Dora Guo

It’s crowded. The room is full of people — sweaty, smelly human bodies brushing against each other and knocking into one another, mumbling rushed apologies followed by excessively loud laughter. It must be long past midnight. I consider looking for my friends, but I quickly decide against it. They have probably found themselves someone to talk to and, by now, they are most likely exchanging body odor and phone numbers and maybe even favorite hobbies. 

So I stay sitting on the cheap plastic kitchen table, legs hanging off the edge, staring into the crowded room full of people. The music is loud, probably louder than it should be, certainly much too loud for anyone to have a real conversation. I guess real conversations are old fashioned anyway. I could stand up and try to talk to somebody. But that would require effort. And, there’s no guarantee that anyone interesting would want to talk to me. So I stay sitting on the cheap plastic kitchen table, watching the crowd of strangers. 

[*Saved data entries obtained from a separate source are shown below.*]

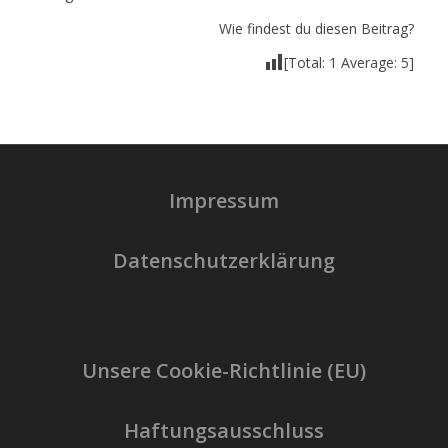
Wie findest du diesen Beitrag?
[Total:
1
Average:
5
]
Impressum
Datenschutzerklärung
Unsere Cookie-Richtlinie (EU)
Haftungsausschluss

That blonde boy seems to be quite the character. He snakes through the crowd, smiling — dimples and blue eyes and a black bucket hat. He asks girls for their names and their interests. She says history and he says he loves history. She raises her eyebrows, pleased. The next one says she wants to major in art and he says he loves art too. A real Renaissance man. I wonder if he’ll remember any of this tomorrow. Probably not. He probably doesn’t even want to. 

I look to my left. That brunette girl seems to be having a heck of a night. She throws her head back and laughs — one of those deep, full laughs that spreads to every corner of the room. A few strands of hair slip out of her loose ponytail, falling against her shoulders as she wraps her arms around her boyfriend’s neck. He smiles, nodding across the room to a friend. Maybe she’s in love with him. Or maybe they just met last weekend and decided that they were hormonally destined for each other. Probably that. 

One of my friends stands across the room near the window, leaning her back against the wall, talking to some guy she probably just met a few minutes ago. She tucks her hair behind her ear and says something. His eyes widen. She must’ve said something surprising. Maybe she told him about her nerdy fascination and borderline obsession with astrophysics and white dwarf stars. Or, maybe she told him about her high school math team and the way she flies through numbers as if it is second nature. Probably not. That would bore him, or so she thinks. Instead, she probably told him about that wild party she went to last weekend. Or, maybe she told him about her midnight runs to Papa John’s to pick up vegan pizza. That would be interesting. That would be fun. That would make his eyes widen. I hope he’s a good guy. But I’m doubtful. At this point, I’m convinced that good guys may as well be endangered species. 

Regardless, there’s some sort of strange electric feeling about being in a crowded room full of people. It’s almost like a humanity overload, something that seems so disgustingly unnecessary, yet so natural. So right. There is something so predictable and so human about the way we brush past each other under the green lights, skin touching skin, sharing the same dirty oxygen, complaining about our hardest classes and our broken relationships, knowing (and perhaps even hoping) that none of us will remember this conversation by the time morning comes. 

To be fair, there is a chance that it’ll last beyond just one night — a slim chance that you will meet again, that you will follow each other on social media and meet up for lunch and work on the math homework together. But that is highly unlikely. It is, in fact, much more likely that he will remain the hot mystery boy with the black bucket hat who you never got the chance to properly talk to. She will remain the pretty girl with the loud laugh and you will wish you asked for her name. And I will remain that girl who sat on your cheap plastic kitchen table, ripped jeans and purple shirt, staring into the crowd. 

Whatever the case, whether you see each other again or not, you should probably put a label on it. Because that’s just what we do. Best friend, boyfriend, girlfriend, friends with benefits, classmate, acquaintance, strangers. All these people in this crowded room are just strangers. I don’t know them and I don’t necessarily want to know them. But somehow, I am still sitting on their cheap plastic kitchen table, listening to the same music that they are listening to, breathing the same dirty oxygen that they are breathing, feeling a slight bump against my knee as someone walks past me and their jeans touch mine. 

I think about getting up to leave, wondering when everything suddenly became so superficial. Sometime between Monday morning and Thursday midnight, things must’ve changed. Something must’ve happened because now, it’s Friday and no one seems to care about the fact that I’m sitting on their cheap plastic kitchen table. I thought people were supposed to get to know people, to remember people. But on Friday nights, perhaps that’s not the point. Perhaps we’re not supposed to remember his name or her terrible break up or any of their interesting stories from last weekend. It’s Friday night. All we’re supposed to do is stay, stay in this crowded room full of people. And, by the time morning comes, we’ll remember that we spent Friday night together. Sure, we won’t really know each other. He won’t know about her nerdy obsession with white dwarf stars and she won’t know that he was lying to her about loving art, but none of that really matters. All that matters is that we spent Friday night together — speaking words into the same air, glancing at each other from across the room, listening to the same loud music, exchanging laughs and stories and smiles and body odor with absolute strangers. 

Note: This article is based on pre-pandemic events.